The shape definition includes components, constraints, alias, editing behavior and display method. According to these parts, the description can be translated into shape recognizers.


Discussion:
it is very interesting to generate recognizer for different domain by just defining the description and constraint of that domain. While,the user needs to be familiar themselves with this language and the limited number of primitives may constrict the user.

Reading #9 PaleoSketch: Accurate Primitive Sketch Recognition

Reading #9 PaleoSketch: Accurate Primitive Sketch Recognition
Comment on:
Summary:
PaleoSketch is a low-level (primitive) recognizer, which can deal with 8 basic shapes (line, polyline, circle, ellipse, arc, curve, spiral and Helix) with recognition more than 98%. In addition, it doesn’t ask users to always draw in certain way and leave them more freedom.
This recognizer first use pre-recognition to do some preparation for future shape test. It includes removing consecutive, generating some graphs and values, computing NDDE and DCR (which are useful for distinguishing polyline and arcs) and removing tails. In addition, the stroke is also tested for whether being over traced and closed.
Then, PaleoSketch conducting test for each basic shape. These tests are based on the feature of the shapes and some manually defined thresholds. A complex test is also used to deal with strokes that are better defined as the combination of more than 1 primitive.  The recognizer use a ranking algorithm to order all the interpretation and choose the best fit from them.
Discussion:
PaleoSketch analysis the characteristic of each shape and computing some useful features to evaluate them, and its results are important for high-level recognizers.

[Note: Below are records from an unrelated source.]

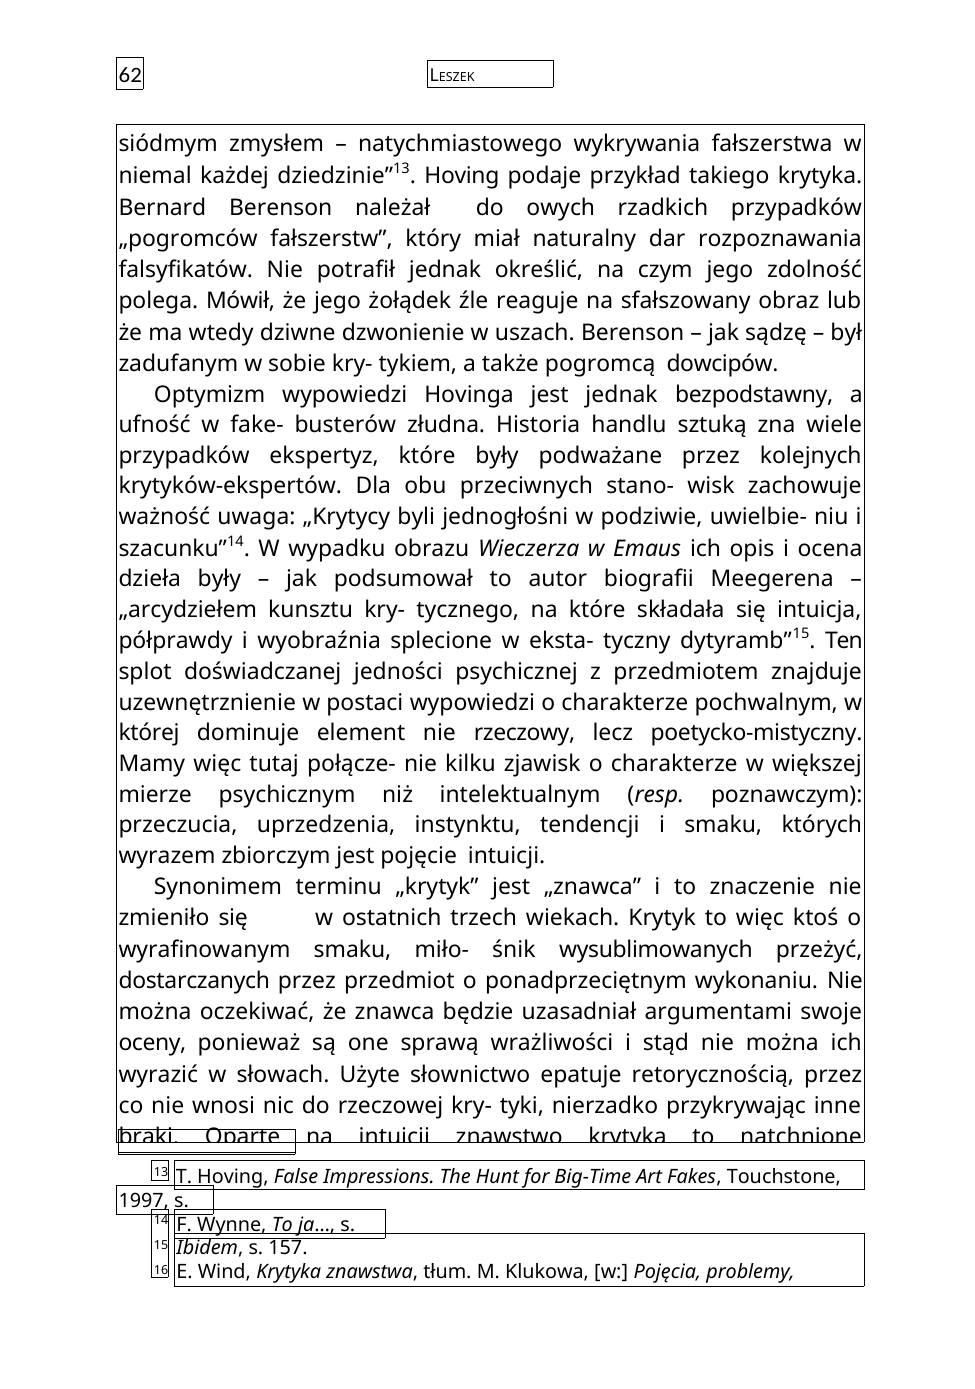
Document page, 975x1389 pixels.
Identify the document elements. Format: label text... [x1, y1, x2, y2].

text 62 [118, 61, 143, 87]
text 15 [154, 1236, 168, 1253]
text Ibidem, s. 157. [176, 1235, 864, 1259]
text 14 [154, 1211, 168, 1228]
text 1997, s. 19. [118, 1186, 213, 1213]
text 13 [154, 1163, 168, 1180]
text 16 [154, 1261, 168, 1277]
text Optymizm wypowiedzi Hovinga jest jednak bezpodstawny, a ufność w fake- busterów złudna. Historia handlu sztuką zna wiele przypadków ekspertyz, które były podważane przez kolejnych krytyków-ekspertów. Dla obu przeciwnych stano- wisk zachowuje ważność uwaga: „Krytycy byli jednogłośni w podziwie, uwielbie- niu i szacunku”14. W wypadku obrazu Wieczerza w Emaus ich opis i ocena dzieła były – jak podsumował to autor biografii Meegerena – „arcydziełem kunsztu kry- tycznego, na które składała się intuicja, półprawdy i wyobraźnia splecione w eksta- tyczny dytyramb”15. Ten splot doświadczanej jedności psychicznej z przedmiotem znajduje uzewnętrznienie w postaci wypowiedzi o charakterze pochwalnym, w której dominuje element nie rzeczowy, lecz poetycko-mistyczny. Mamy więc tutaj połącze- nie kilku zjawisk o charakterze w większej mierze psychicznym niż intelektualnym (resp. poznawczym): przeczucia, uprzedzenia, instynktu, tendencji i smaku, których wyrazem zbiorczym jest pojęcie intuicji. [118, 378, 862, 870]
text Synonimem terminu „krytyk” jest „znawca” i to znaczenie nie zmieniło się w ostatnich trzech wiekach. Krytyk to więc ktoś o wyrafinowanym smaku, miło- śnik wysublimowanych przeżyć, dostarczanych przez przedmiot o ponadprzeciętnym wykonaniu. Nie można oczekiwać, że znawca będzie uzasadniał argumentami swoje oceny, ponieważ są one sprawą wrażliwości i stąd nie można ich wyrazić w słowach. Użyte słownictwo epatuje retorycznością, przez co nie wnosi nic do rzeczowej kry- tyki, nierzadko przykrywając inne braki. Oparte na intuicji znawstwo krytyka to natchnione odgadywanie autora obrazu. [118, 870, 862, 1142]
text E. Wind, Krytyka znawstwa, tłum. M. Klukowa, [w:] Pojęcia, problemy, metody…, s. 173. [176, 1259, 864, 1286]
text T. Hoving, False Impressions. The Hunt for Big-Time Art Fakes, Touchstone, New York [176, 1162, 864, 1189]
text LESZEK SOSNOWSKI [429, 63, 553, 87]
text F. Wynne, To ja…, s. 158. [176, 1211, 385, 1233]
text siódmym zmysłem – natychmiastowego wykrywania fałszerstwa w niemal każdej dziedzinie”13. Hoving podaje przykład takiego krytyka. Bernard Berenson należał do owych rzadkich przypadków „pogromców fałszerstw”, który miał naturalny dar rozpoznawania falsyfikatów. Nie potrafił jednak określić, na czym jego zdolność polega. Mówił, że jego żołądek źle reaguje na sfałszowany obraz lub że ma wtedy dziwne dzwonienie w uszach. Berenson – jak sądzę – był zadufanym w sobie kry- tykiem, a także pogromcą dowcipów. [118, 127, 862, 378]
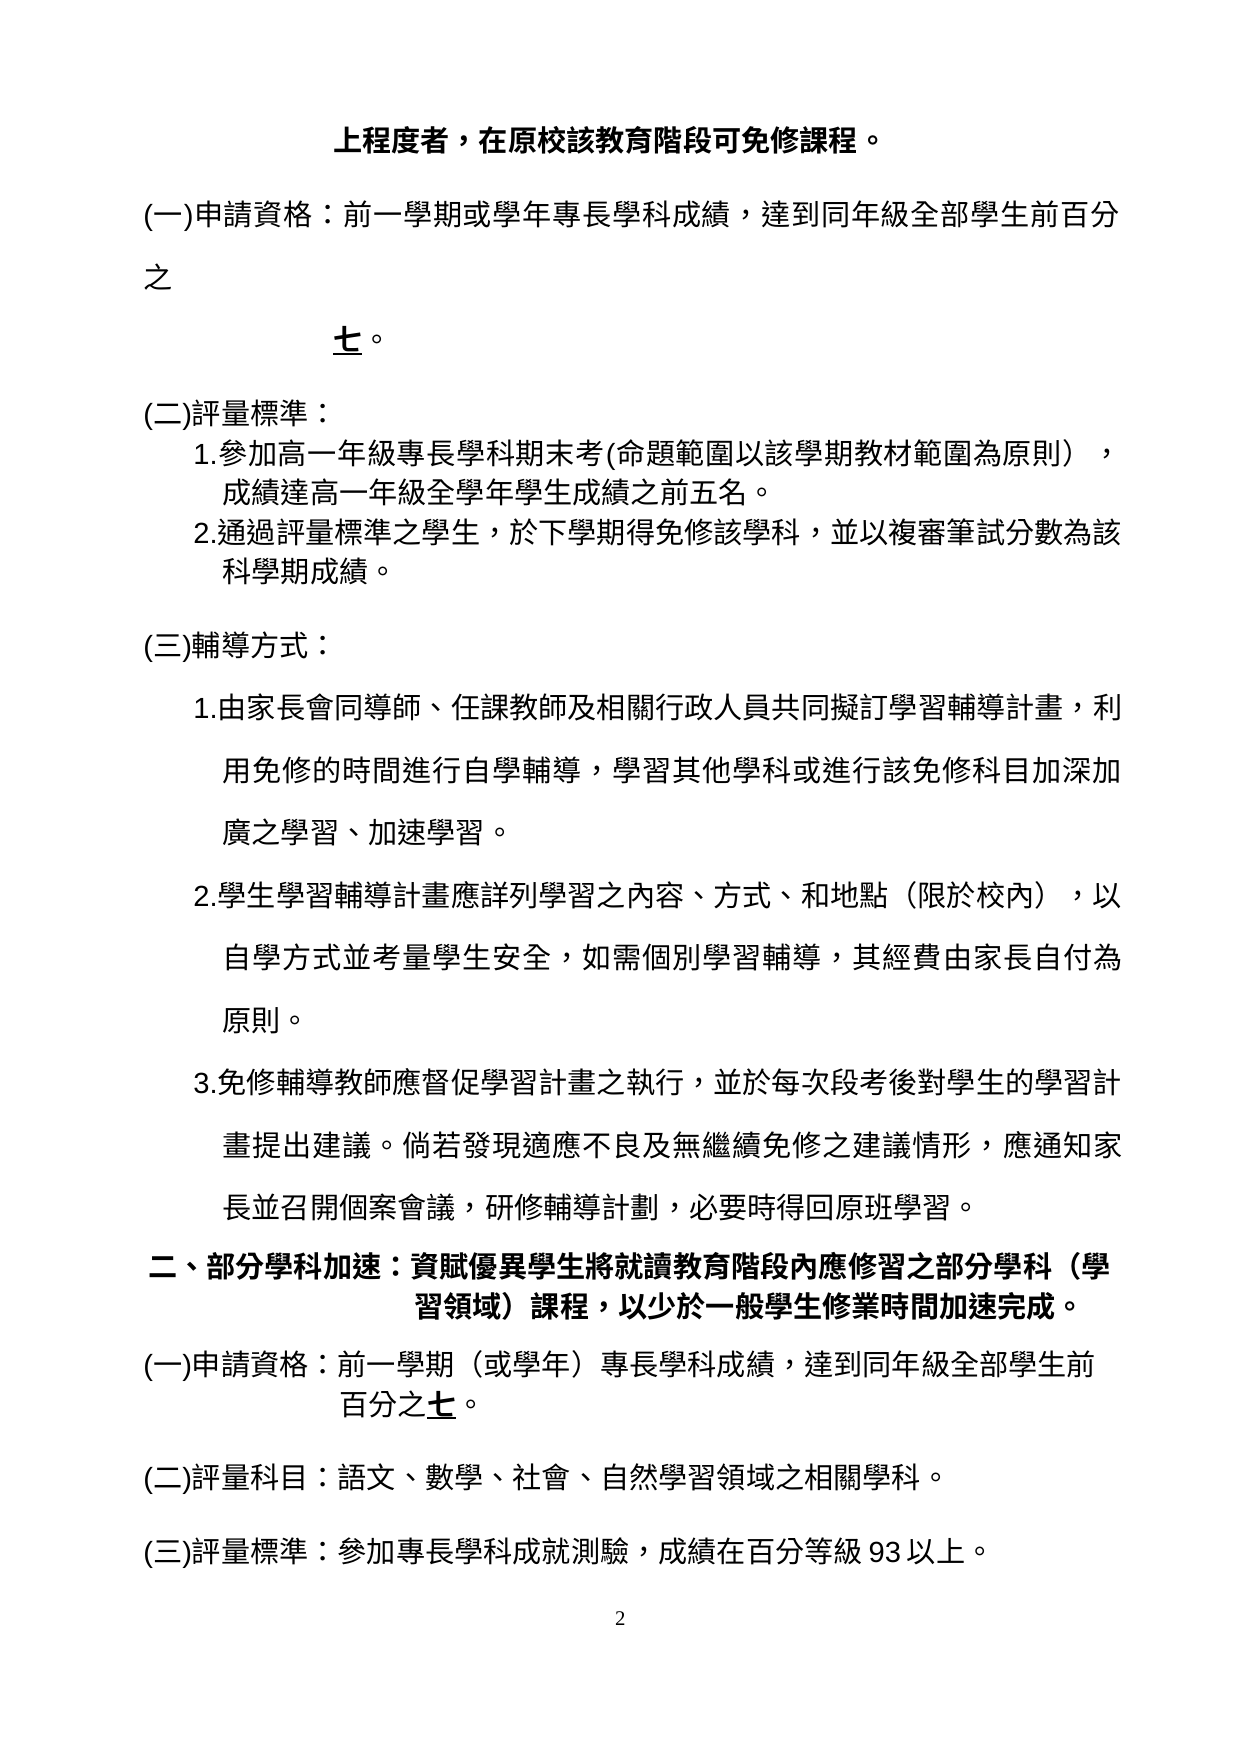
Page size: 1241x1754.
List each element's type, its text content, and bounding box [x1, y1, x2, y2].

text (三)評量標準：參加專長學科成就測驗，成績在百分等級93以上。 [143, 1508, 1122, 1570]
text 1.由家長會同導師、任課教師及相關行政人員共同擬訂學習輔導計畫，利用免修的時間進行自學輔導，學習其他學科或進行該免修科目加深加廣之學習、加速學習。 [193, 664, 1122, 852]
text (三)輔導方式： [143, 602, 1122, 664]
text 七。 [143, 296, 1122, 359]
text 1.參加高一年級專長學科期末考(命題範圍以該學期教材範圍為原則），成績達高一年級全學年學生成績之前五名。 [193, 432, 1122, 512]
text (二)評量科目：語文、數學、社會、自然學習領域之相關學科。 [143, 1434, 1122, 1497]
text (一)申請資格：前一學期或學年專長學科成績，達到同年級全部學生前百分之 [143, 171, 1122, 296]
text 3.免修輔導教師應督促學習計畫之執行，並於每次段考後對學生的學習計畫提出建議。倘若發現適應不良及無繼續免修之建議情形，應通知家長並召開個案會議，研修輔導計劃，必要時得回原班學習。 [193, 1039, 1122, 1227]
text 2.學生學習輔導計畫應詳列學習之內容、方式、和地點（限於校內），以自學方式並考量學生安全，如需個別學習輔導，其經費由家長自付為原則。 [193, 852, 1122, 1039]
text 二、部分學科加速：資賦優異學生將就讀教育階段內應修習之部分學科（學習領域）課程，以少於一般學生修業時間加速完成。 [148, 1246, 1122, 1325]
text 上程度者，在原校該教育階段可免修課程。 [143, 97, 1122, 160]
text (一)申請資格：前一學期（或學年）專長學科成績，達到同年級全部學生前百分之七。 [143, 1344, 1122, 1423]
text 2.通過評量標準之學生，於下學期得免修該學科，並以複審筆試分數為該科學期成績。 [193, 512, 1122, 591]
text (二)評量標準： [143, 370, 1122, 432]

For each stroke, it uses all the tests and then finds the best fit from them. This could be time consuming. If the test itself can generate an absolute confidence of being this kind of shape, maybe we can avoid doing other tests anymore.

2010年12月9日星期四

# 8 $N: A Multistroke Recognizer


# 8 $N: A Multistroke Recognizer
Comments:
Summary:
$N is an extension of $1 from the same author. $ N algorithm solves many limitations of $1. Below are some new functions of $N:
(1)   Being able to recognize multistroke gestures, also, this algorithm automatically generates all possible combination of those strokes, which is very convenient for users.
(2)   $N can distinct gestures that only different on their orientations. This is done by using bounded rotation invariance instead of full rotation invariance.
(3)   Being able to distinguish 1D gestures like lines.  $N firstly differentiates 1D from 2D by computing their ratio of sides of their oriented bounding box. Obviously, this ratio of 1D gesture is lower than 2D’s.
(4)   $N also use start angles to decrease the number of comparisons. In addition, it also speeds up the algorithm by comparing only with templates with the same number of strokes.
Discussion:
$N is still very simple for implementing. Even though it announce can deal with multistroke, actually it still deal with them as one stroke gestures.  That is why it has difficulty to distinguish “=” with z. Also, if the number of strokes increased, the speed of this algorithm will be decreased. I am interested about combine some features of Protractor with $N.

Reading #4: Skethpad

#4 Skethpad: A HCI system more than 50 years ago
Comments on:
Summary:
Sketchpad is the first pen-based sketching system. As an example, the author introduces steps to draw a combination of hexagons with the help of circle and defining the relation between them. The author also argues that the construction of a drawing with Sketchpad is actually a model of designing process.
Then, this paper talks about the ring structure of the system. Then the author focus on introducing the design of some main part of the system, like light pen, how to display drawings, the mathematics model of basic shapes and the algorithm of editing shapes, etc.
At the last, this paper shows some interesting application of Sketchpad, such as patterns, bridges and artistic drawings.
Discussion:
Many ideas introduced in this paper are breakthrough at that time. Even though, compare with many devices nowadays, Sketchpad is simply a drawing pad that is not convenient for users, the ideas behind it are the foundation of today’s HCI designing and even for Object-oriented programming.